7 feb. 2018

El acento de la neblina

Cuando llegamos a la Loma de Thoreau ya la neblina estaba en todas partes. Era muy densa, apenas podíamos ver unos metros hacia delante. El pueblo de Jarabacoa, el cañón de Manabao y el Mogote se habían borrado por completo. Nuestro único paisaje era aquel celaje húmedo que inundó la cabaña en cuanto abrimos las puertas y ventanas.
Durante el viaje, habíamos estado hablando del Cibao, ese territorio cultural que ocupa el norte de República Dominicana, desde Bonao hasta Puerto Plata y desde Samaná hasta Dajabón. En algún momento, recordé los apuntes que hizo Martí en su Diario sobre el acento de los cibaeños.
“A la moza que pasa, desgoznada la cintura, poco al seno el talle, atado en nudo flojo el pañuelo amarillo, y con la flor de Campeche al pelo negro —relata—: ‘¡Qué buena está esa pailita de freír para mis chicharrones!’”. Antes, aseguró que “la frase aquí es añeja, pintoresca, concisa, sentenciosa: y como filosofía natural”.

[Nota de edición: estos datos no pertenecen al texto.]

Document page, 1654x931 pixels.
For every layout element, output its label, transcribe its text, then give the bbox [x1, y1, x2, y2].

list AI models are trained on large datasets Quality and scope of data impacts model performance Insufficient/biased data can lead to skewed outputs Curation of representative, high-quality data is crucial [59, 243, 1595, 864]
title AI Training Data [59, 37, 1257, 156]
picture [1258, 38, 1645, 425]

Según Pedro Henríquez Ureña anota en su obra El Español en Santo Domingo, la sustitución que los cibaeños hacen de las consonantes l y r por la vocal i (ej. “llovei”, “comei”, “sueido”, “poiqué”…), son formas portuguesas que tal vez se difundieron en las Antillas a través de los esclavos del siglo XVI.
Estábamos en ese punto cuando se oyó un enorme trueno. Desde la tupida masa blanca en la que se había convertido el bosque, se oyó un grito.
—¡¡¡Ei diablo!!!                           
Nunca llegamos a ver quién había hecho esa exclamación. Luego nos embargó una duda. Es probable que en la Loma de Thoreau la neblina también hable con la i.